Weeks later the Chicken Kings send in their catchers to grab up the birds, stuff them into crates, and load it all onto open trucks to haul across the county to the processing plant. What half dead birds don't succumb to the weather during the trip all end up dead in a few hours anyway, so no big deal. I would add that should you ever find yourself traveling in a rural chicken raising area and see one of these trucks, stay well away from it, as they are a veritable font of contaminated liquid chicken feces, which you can actually see as a kind of hazing fecal aura when they stop for a traffic signal - so God help the unknowing biker or convertible passengers that might follow too close or pull up alongside, and so much for all of that crap from the CDC on managing disease vectors. The great avian flu derived pandemic that supposedly has them all flumuxed will no doubt be spread by this 24/7 operation in support of "eat more chicken", but again, I digress.
So the plant processes the half-dead chickens and a tally is generated, which the farmer's intermediary, a sort of personal banker in reverse who works for the Chicken Kings, includes in his final settlement calculations. The farmer received X number of chicks, Y amount of company supplied feed, and now they're going to pay him for Z number of birds - all numbers that they alone control and concoct. The farmer has to take whatever they decide, and there is no appeal. Actually, again, if you mutter too loudly, well, see ya. Yeah, that's the best leverage of all, for the Chicken Kings that is. You see, even though the farmer still has a 20 year mortgage to pay on that giant building, along with the utility bills from the running of it, there is absolutely no guarantee that you'll ever get another flock. Best of all, the chicken companies have developed what they call a "tournament" styled bonus system, and basically, if you don't make bonus, you're lucky to break even on just the base value of whatever they feel like paying you for. This is a system where the top 50% of producers (according to all sorts of metrics that the company controls) are awarded a bonus payment that comes out of the bottom 50%'s money - it costs the company nothing, so your livelihood depends upon you out-performing your neighbor. Can't tell you how easy that makes farmers to manipulate and keep from ever organizing against the system.
Bitch about it or protest too loudly and you'll never see another bird, or, before ya know it the auctioneer is putting the hammer down on another great modern farming success story.

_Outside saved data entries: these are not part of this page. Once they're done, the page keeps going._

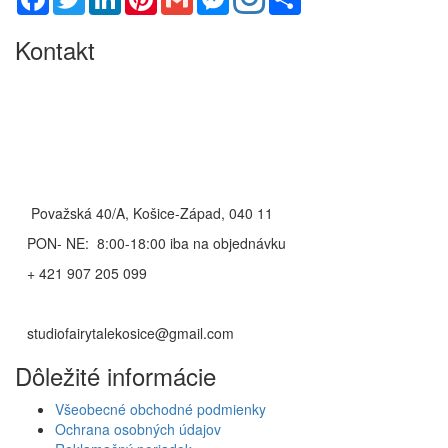
Kontakt
Považská 40/A, Košice-Západ, 040 11
PON- NE: 8:00-18:00 iba na objednávku
+ 421 907 205 099
studiofairytalekosice@gmail.com
Dôležité informácie
Všeobecné obchodné podmienky
Ochrana osobných údajov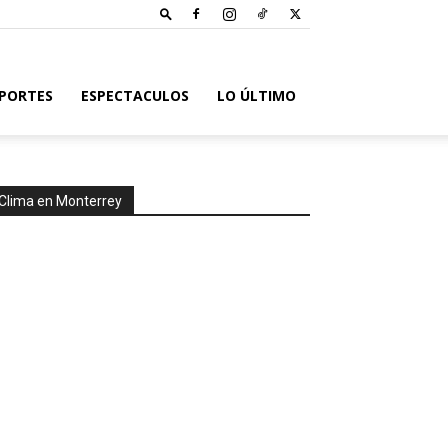
PORTES
ESPECTACULOS
LO ÚLTIMO
Clima en Monterrey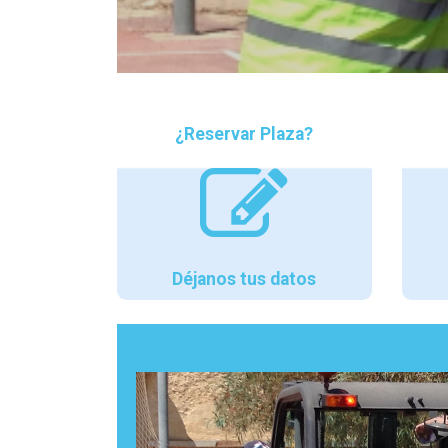
¿Reservar Plaza?
Déjanos tus datos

We have them pretty regularly around here, but it's all good since that's what keeps feeding the need among the survivors to get even bigger. And what happens when you get so big that only one or two even bigger companies have the capacity to take your end product off of your hands? Well, you dance to whatever tune they play.
Sorry again for the TL;DR, but it's complicated, and that doesn't meld well with a world run on 280 character Tweets.
Thanks again for your thoughtful reply.